Les réseaux d'échanges réciproques de savoirs.
CoursOutils transverses

Conscience de la réciprocité vécue dans les RERS

ExempleUn exemple vécu

Lors d'une formation dans un Réseau, je demandais aux participants de raconter des expériences de réciprocité « manquée ». Arlette raconte ceci : « j'apprends à lire et écrire le français à Fatima qui, elle, hélas, en échange, n'a pas grand-chose à nous offrir ! Elle nous a proposé le couscous. » Travaillant avec le groupe sur ce récit, nous avons pu rapidement poser un certain nombre d'analyses que je ne vais ici que résumer. Nous avons perçu toutes les dimensions du don, du don reçu, du don réciproque de Fatima, lui-même reçu. Nous avons analysé que ces quatre moments étaient véritablement construits par les acteurs, avec une intention d'instruire, une anticipation des formations, une réussite et une évaluation. Il était évident à tous qu'Arlette considérait qu'il n'y avait pas réciprocité parce qu'elle n'accordait pas une valeur équivalente aux savoirs concernés. Nous avons pu, ensemble, travailler sur les points de vue à partir desquels l'on pouvait – deux formulations sont possibles – soit considérer que ces savoirs étaient équivalents, soit considérer qu'ils étaient « incomparables, non hiérarchisables (Héber-Suffrin, 1992, p. 90 à 95). Le groupe a repéré aussi que dans l'enchaînement des réciprocités mises en œuvre, seule Arlette ne demandait rien dans le réseau.

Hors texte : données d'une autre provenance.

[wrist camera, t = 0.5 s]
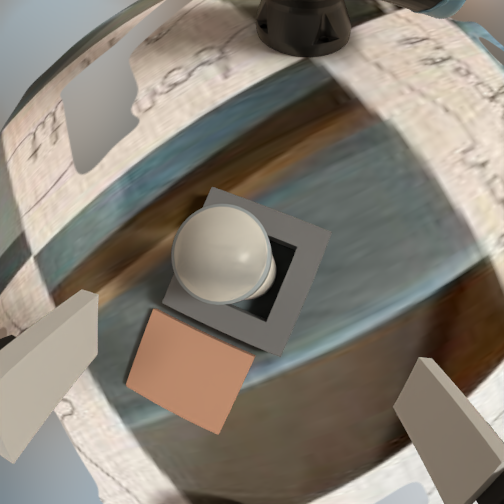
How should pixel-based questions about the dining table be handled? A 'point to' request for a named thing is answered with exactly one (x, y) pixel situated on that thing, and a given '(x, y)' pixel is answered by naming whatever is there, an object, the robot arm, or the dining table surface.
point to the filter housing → (291, 292)
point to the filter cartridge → (223, 255)
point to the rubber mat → (188, 371)
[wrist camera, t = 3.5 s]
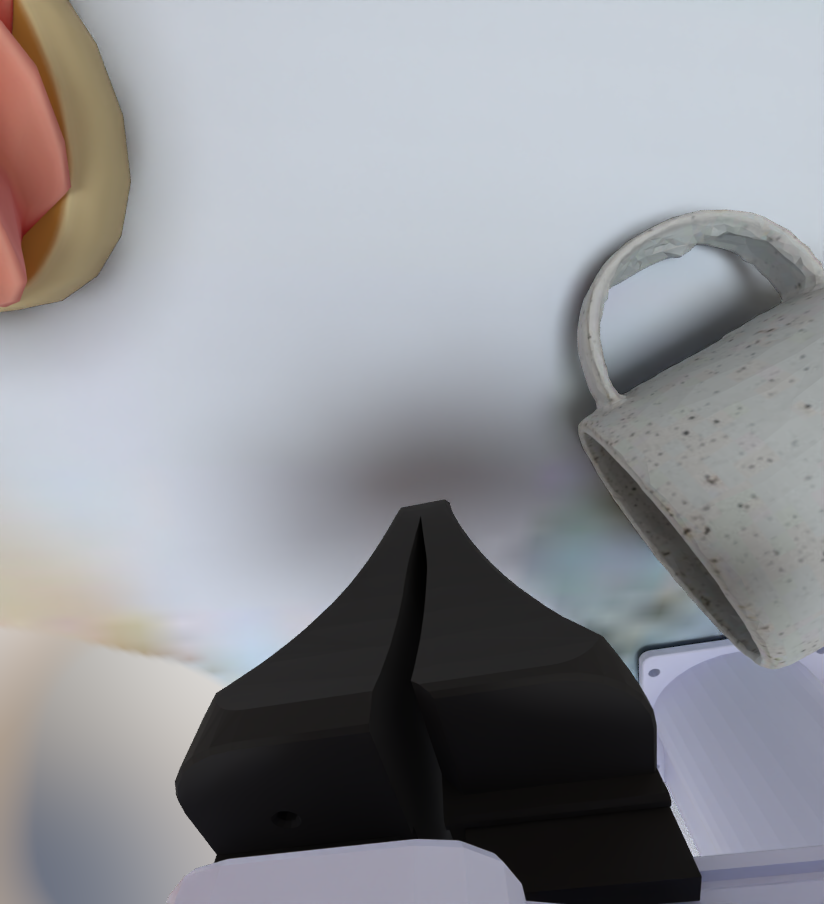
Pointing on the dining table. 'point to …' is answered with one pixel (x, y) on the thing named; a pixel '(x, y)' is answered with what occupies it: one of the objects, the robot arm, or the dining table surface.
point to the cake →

Mais je voudrais insister sur ceci : Par chance, les personnes qui avaient appris le couscous étaient là, ainsi que l'assistante sociale auprès de laquelle Fatima était allé discuter des méthodes qu'elle allait utiliser « pour que chaque personne sache refaire le couscous seule ». Toutes exprimaient à quel point Fatima avait compris le système de réciprocité ouverte proposée, comment chacun se situait dans ce système, et l'intérêt de cette réciprocité-là. Ce dont, de son côté, Arlette n'avait pas conscience. Entendons-nous bien, la réciprocité dont je parle ici ne nie pas la dissymétrie qui existe entre celui qui sait et transmet et celui qui cherche et apprend. Cette dissymétrie se situe, à « un » moment donné, par rapport à « une » relation à ce savoir-là, entre offreurs et demandeurs. La proposition des RERS est de faire vivre les deux côtés de la dissymétrie à chacun. Ce qu'Arlette défaisait par sa non-conscience de la réciprocité, c'était la réciprocité elle-même. Elle ne s'apercevait pas qu'elle recréait, sans le vouloir, une disparité. Pour qu'il y ait réciprocité positive, il faut qu'il y ait conscience que cette réciprocité est possible, complexe, souhaitable, à construire ensemble réciproquement.